Multi-Tailed Vision Transformer for Efficient Inference
This work addresses efficiency issues in vision tasks for researchers and practitioners, though it is incremental as it builds on existing ViT pruning methods.
The paper tackles the computational inefficiency of Vision Transformers (ViT) by proposing a Multi-Tailed Vision Transformer (MT-ViT) that uses multiple tails to generate visual sequences of varying lengths, reducing FLOPs without accuracy loss on ImageNet-1K.

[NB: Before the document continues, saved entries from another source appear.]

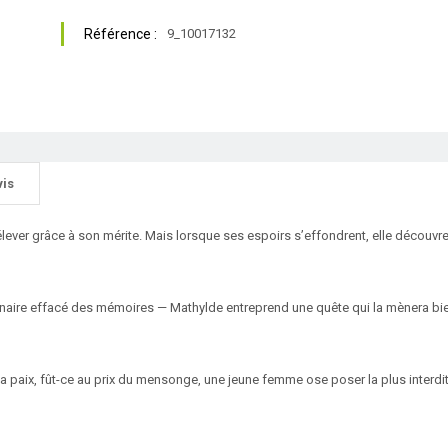
Référence :
9_10017132
vis
élever grâce à son mérite. Mais lorsque ses espoirs s’effondrent, elle découvre 
sionnaire effacé des mémoires — Mathylde entreprend une quête qui la mènera bi
la paix, fût-ce au prix du mensonge, une jeune femme ose poser la plus interdi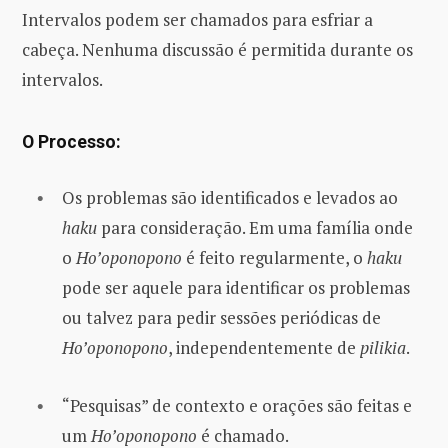
Intervalos podem ser chamados para esfriar a
cabeça. Nenhuma discussão é permitida durante os
intervalos.
O Processo:
Os problemas são identificados e levados ao
haku
para consideração. Em uma família onde
o
Ho’oponopono
é feito regularmente, o
haku
pode ser aquele para identificar os problemas
ou talvez para pedir sessões periódicas de
Ho’oponopono
, independentemente de
pilikia
.
“Pesquisas” de contexto e orações são feitas e
um
Ho’oponopono
é chamado.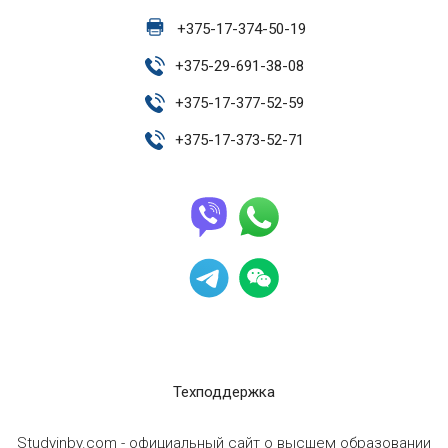
+
375-17-374-50-19
+
375-29-691-38-08
+
375-17-377-52-59
+
375-17-373-52-71
Техподдержка
Studyinby.com - официальный сайт о высшем образовании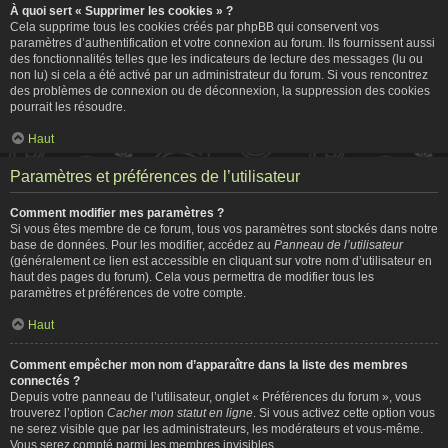
À quoi sert « Supprimer les cookies » ?
Cela supprime tous les cookies créés par phpBB qui conservent vos
paramètres d’authentification et votre connexion au forum. Ils fournissent aussi
des fonctionnalités telles que les indicateurs de lecture des messages (lu ou
non lu) si cela a été activé par un administrateur du forum. Si vous rencontrez
des problèmes de connexion ou de déconnexion, la suppression des cookies
pourrait les résoudre.
Haut
Paramètres et préférences de l’utilisateur
Comment modifier mes paramètres ?
Si vous êtes membre de ce forum, tous vos paramètres sont stockés dans notre
base de données. Pour les modifier, accédez au
Panneau de l’utilisateur
(généralement ce lien est accessible en cliquant sur votre nom d’utilisateur en
haut des pages du forum). Cela vous permettra de modifier tous les
paramètres et préférences de votre compte.
Haut
Comment empêcher mon nom d’apparaître dans la liste des membres
connectés ?
Depuis votre panneau de l’utilisateur, onglet « Préférences du forum », vous
trouverez l’option
Cacher mon statut en ligne
. Si vous activez cette option vous
ne serez visible que par les administrateurs, les modérateurs et vous-même.
Vous serez compté parmi les membres invisibles.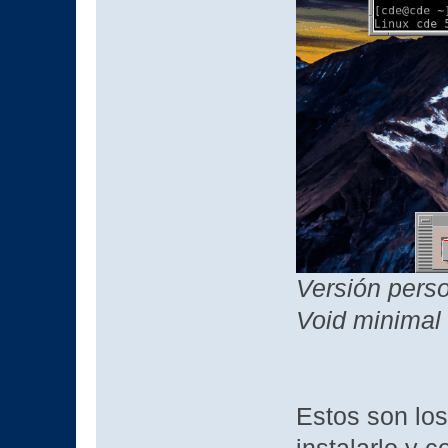
Versión pers
Void minimal
Estos son los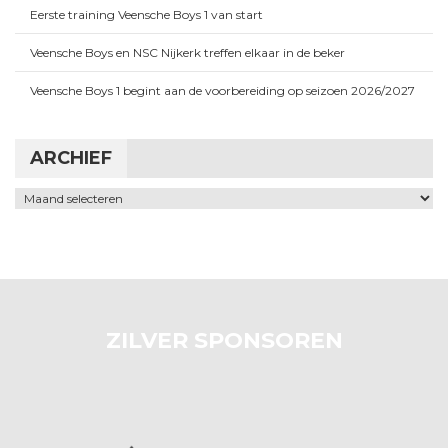
Eerste training Veensche Boys 1 van start
Veensche Boys en NSC Nijkerk treffen elkaar in de beker
Veensche Boys 1 begint aan de voorbereiding op seizoen 2026/2027
ARCHIEF
Archief
ZILVER SPONSOREN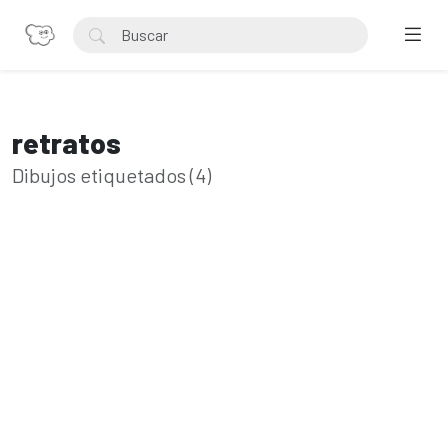
retratos
Dibujos etiquetados (4)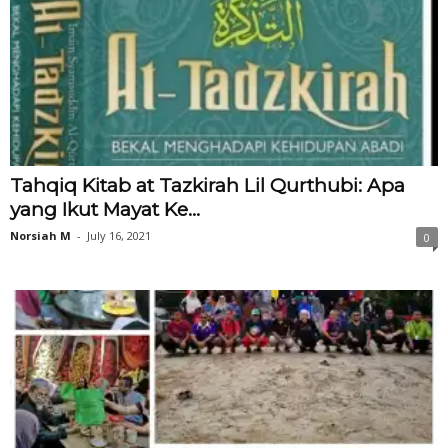
Tahqiq Kitab at Tazkirah Lil Qurthubi: Apa
yang Ikut Mayat Ke...
Norsiah M
-
July 16, 2021
0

Recently, Vision Transformer (ViT) has achieved promising performance in image recognition and gradually serves as a powerful backbone in various vision tasks. To satisfy the sequential input of Transformer, the tail of ViT first splits each image into a sequence of visual tokens with a fixed length. Then the following self-attention layers constructs the global relationship between tokens to produce useful representation for the downstream tasks. Empirically, representing the image with more tokens leads to better performance, yet the quadratic computational complexity of self-attention layer to the number of tokens could seriously influence the efficiency of ViT's inference. For computational reduction, a few pruning methods progressively prune uninformative tokens in the Transformer encoder, while leaving the number of tokens before the Transformer untouched. In fact, fewer tokens as the input for the Transformer encoder can directly reduce the following computational cost. In this spirit, we propose a Multi-Tailed Vision Transformer (MT-ViT) in the paper. MT-ViT adopts multiple tails to produce visual sequences of different lengths for the following Transformer encoder. A tail predictor is introduced to decide which tail is the most efficient for the image to produce accurate prediction. Both modules are optimized in an end-to-end fashion, with the Gumbel-Softmax trick. Experiments on ImageNet-1K demonstrate that MT-ViT can achieve a significant reduction on FLOPs with no degradation of the accuracy and outperform other compared methods in both accuracy and FLOPs.